Recorded information —

======

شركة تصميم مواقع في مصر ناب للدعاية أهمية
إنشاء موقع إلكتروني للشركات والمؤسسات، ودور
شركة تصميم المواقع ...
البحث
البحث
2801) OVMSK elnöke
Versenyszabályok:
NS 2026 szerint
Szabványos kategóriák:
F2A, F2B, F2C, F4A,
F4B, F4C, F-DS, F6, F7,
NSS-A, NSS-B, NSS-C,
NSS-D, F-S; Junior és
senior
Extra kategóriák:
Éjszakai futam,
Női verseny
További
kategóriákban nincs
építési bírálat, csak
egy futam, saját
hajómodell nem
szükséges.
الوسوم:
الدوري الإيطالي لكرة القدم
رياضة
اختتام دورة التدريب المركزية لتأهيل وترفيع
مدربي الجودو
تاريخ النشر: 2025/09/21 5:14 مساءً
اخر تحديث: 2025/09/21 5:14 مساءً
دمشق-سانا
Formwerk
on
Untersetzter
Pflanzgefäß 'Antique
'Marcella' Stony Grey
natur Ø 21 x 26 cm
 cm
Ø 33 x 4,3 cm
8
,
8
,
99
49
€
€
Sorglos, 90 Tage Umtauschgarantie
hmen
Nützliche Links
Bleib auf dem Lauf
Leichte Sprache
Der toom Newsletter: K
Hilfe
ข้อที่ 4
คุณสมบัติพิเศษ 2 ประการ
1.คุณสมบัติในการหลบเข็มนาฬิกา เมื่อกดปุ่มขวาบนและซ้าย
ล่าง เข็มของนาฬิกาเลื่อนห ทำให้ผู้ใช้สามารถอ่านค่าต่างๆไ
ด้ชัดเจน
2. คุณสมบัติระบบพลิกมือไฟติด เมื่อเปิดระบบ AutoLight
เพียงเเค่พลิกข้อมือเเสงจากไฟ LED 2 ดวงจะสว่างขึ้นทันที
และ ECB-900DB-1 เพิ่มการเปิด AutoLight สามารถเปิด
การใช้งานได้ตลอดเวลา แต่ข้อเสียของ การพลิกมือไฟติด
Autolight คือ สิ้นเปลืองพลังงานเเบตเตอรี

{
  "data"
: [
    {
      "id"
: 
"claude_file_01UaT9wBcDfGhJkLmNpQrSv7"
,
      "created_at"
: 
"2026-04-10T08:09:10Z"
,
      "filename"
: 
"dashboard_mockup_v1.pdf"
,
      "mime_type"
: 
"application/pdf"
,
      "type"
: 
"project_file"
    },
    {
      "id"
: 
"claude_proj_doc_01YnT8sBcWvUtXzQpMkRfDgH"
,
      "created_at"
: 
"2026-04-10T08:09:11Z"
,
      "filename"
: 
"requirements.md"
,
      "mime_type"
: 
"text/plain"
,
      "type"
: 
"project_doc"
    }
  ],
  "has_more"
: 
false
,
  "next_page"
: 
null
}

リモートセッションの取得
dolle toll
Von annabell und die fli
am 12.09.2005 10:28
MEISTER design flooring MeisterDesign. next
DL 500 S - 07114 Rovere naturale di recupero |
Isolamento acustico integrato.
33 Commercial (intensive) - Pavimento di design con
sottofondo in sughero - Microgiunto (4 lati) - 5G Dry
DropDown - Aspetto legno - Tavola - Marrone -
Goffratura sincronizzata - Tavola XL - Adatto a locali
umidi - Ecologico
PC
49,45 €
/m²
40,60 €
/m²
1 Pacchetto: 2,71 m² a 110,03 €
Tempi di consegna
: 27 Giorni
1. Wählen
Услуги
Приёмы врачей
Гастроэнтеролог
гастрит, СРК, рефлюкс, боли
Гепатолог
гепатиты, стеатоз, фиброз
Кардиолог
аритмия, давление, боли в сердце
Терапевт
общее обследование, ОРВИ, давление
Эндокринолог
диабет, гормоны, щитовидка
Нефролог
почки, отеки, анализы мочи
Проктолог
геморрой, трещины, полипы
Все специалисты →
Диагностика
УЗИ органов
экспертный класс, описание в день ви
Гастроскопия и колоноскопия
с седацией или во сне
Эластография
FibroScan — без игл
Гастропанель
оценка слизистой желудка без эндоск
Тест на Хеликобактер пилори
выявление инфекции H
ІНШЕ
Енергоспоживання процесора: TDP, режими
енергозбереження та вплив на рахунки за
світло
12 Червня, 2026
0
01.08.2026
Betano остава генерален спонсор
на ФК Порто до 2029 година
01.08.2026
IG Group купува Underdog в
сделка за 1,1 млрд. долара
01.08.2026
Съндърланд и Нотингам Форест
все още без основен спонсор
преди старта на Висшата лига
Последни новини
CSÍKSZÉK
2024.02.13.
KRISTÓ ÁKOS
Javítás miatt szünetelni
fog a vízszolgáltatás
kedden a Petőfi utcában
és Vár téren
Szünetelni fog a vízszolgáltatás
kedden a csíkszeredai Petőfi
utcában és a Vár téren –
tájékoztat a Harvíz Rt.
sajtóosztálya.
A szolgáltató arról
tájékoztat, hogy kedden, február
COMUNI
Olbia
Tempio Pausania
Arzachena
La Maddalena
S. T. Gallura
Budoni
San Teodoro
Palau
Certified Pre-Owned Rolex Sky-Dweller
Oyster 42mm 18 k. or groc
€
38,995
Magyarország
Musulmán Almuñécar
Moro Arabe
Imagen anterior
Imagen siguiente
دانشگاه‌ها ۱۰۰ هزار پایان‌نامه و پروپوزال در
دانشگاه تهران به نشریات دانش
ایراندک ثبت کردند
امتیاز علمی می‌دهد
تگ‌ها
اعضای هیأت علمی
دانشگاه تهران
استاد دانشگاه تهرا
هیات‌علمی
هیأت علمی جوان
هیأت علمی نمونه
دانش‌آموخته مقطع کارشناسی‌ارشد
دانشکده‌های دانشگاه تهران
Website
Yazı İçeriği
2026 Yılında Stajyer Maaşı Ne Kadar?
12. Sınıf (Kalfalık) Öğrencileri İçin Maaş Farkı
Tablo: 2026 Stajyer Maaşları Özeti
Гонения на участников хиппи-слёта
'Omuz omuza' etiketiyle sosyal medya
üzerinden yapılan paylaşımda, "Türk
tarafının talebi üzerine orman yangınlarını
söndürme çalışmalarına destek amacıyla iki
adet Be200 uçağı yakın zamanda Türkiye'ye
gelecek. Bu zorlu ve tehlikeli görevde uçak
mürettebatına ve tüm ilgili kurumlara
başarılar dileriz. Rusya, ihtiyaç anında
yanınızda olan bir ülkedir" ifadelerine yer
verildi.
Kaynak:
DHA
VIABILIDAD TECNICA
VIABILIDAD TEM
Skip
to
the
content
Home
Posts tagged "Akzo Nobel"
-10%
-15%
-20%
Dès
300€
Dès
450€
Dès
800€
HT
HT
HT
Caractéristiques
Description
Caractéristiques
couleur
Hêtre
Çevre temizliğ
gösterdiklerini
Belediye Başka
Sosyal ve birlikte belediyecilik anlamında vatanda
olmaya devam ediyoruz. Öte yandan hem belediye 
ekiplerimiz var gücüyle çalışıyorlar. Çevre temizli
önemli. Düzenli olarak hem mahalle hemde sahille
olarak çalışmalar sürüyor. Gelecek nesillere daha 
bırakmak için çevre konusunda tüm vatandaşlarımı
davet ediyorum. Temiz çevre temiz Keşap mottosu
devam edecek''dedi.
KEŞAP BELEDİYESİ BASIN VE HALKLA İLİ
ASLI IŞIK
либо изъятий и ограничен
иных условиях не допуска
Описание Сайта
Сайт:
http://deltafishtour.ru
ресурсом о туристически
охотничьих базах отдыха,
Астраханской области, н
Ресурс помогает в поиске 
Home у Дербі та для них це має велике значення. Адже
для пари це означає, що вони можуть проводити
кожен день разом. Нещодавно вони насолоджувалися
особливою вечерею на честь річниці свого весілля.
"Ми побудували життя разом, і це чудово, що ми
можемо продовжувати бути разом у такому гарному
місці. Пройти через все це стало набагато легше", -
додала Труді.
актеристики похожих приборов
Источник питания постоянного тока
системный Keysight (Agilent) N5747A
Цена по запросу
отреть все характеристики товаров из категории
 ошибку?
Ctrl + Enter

======

Problem description — Copy out the rows above, starting at the first line and ending with the line that contains "2. คุณสมบัติระบบพลิกมือไฟติด เมื่อเปิดระบบ", and include both of those lines.

Output of the exercise —
شركة تصميم مواقع في مصر ناب للدعاية أهمية
إنشاء موقع إلكتروني للشركات والمؤسسات، ودور
شركة تصميم المواقع ...
البحث
البحث
2801) OVMSK elnöke
Versenyszabályok:
NS 2026 szerint
Szabványos kategóriák:
F2A, F2B, F2C, F4A,
F4B, F4C, F-DS, F6, F7,
NSS-A, NSS-B, NSS-C,
NSS-D, F-S; Junior és
senior
Extra kategóriák:
Éjszakai futam,
Női verseny
További
kategóriákban nincs
építési bírálat, csak
egy futam, saját
hajómodell nem
szükséges.
الوسوم:
الدوري الإيطالي لكرة القدم
رياضة
اختتام دورة التدريب المركزية لتأهيل وترفيع
مدربي الجودو
تاريخ النشر: 2025/09/21 5:14 مساءً
اخر تحديث: 2025/09/21 5:14 مساءً
دمشق-سانا
Formwerk
on
Untersetzter
Pflanzgefäß 'Antique
'Marcella' Stony Grey
natur Ø 21 x 26 cm
 cm
Ø 33 x 4,3 cm
8
,
8
,
99
49
€
€
Sorglos, 90 Tage Umtauschgarantie
hmen
Nützliche Links
Bleib auf dem Lauf
Leichte Sprache
Der toom Newsletter: K
Hilfe
ข้อที่ 4
คุณสมบัติพิเศษ 2 ประการ
1.คุณสมบัติในการหลบเข็มนาฬิกา เมื่อกดปุ่มขวาบนและซ้าย
ล่าง เข็มของนาฬิกาเลื่อนห ทำให้ผู้ใช้สามารถอ่านค่าต่างๆไ
ด้ชัดเจน
2. คุณสมบัติระบบพลิกมือไฟติด เมื่อเปิดระบบ AutoLight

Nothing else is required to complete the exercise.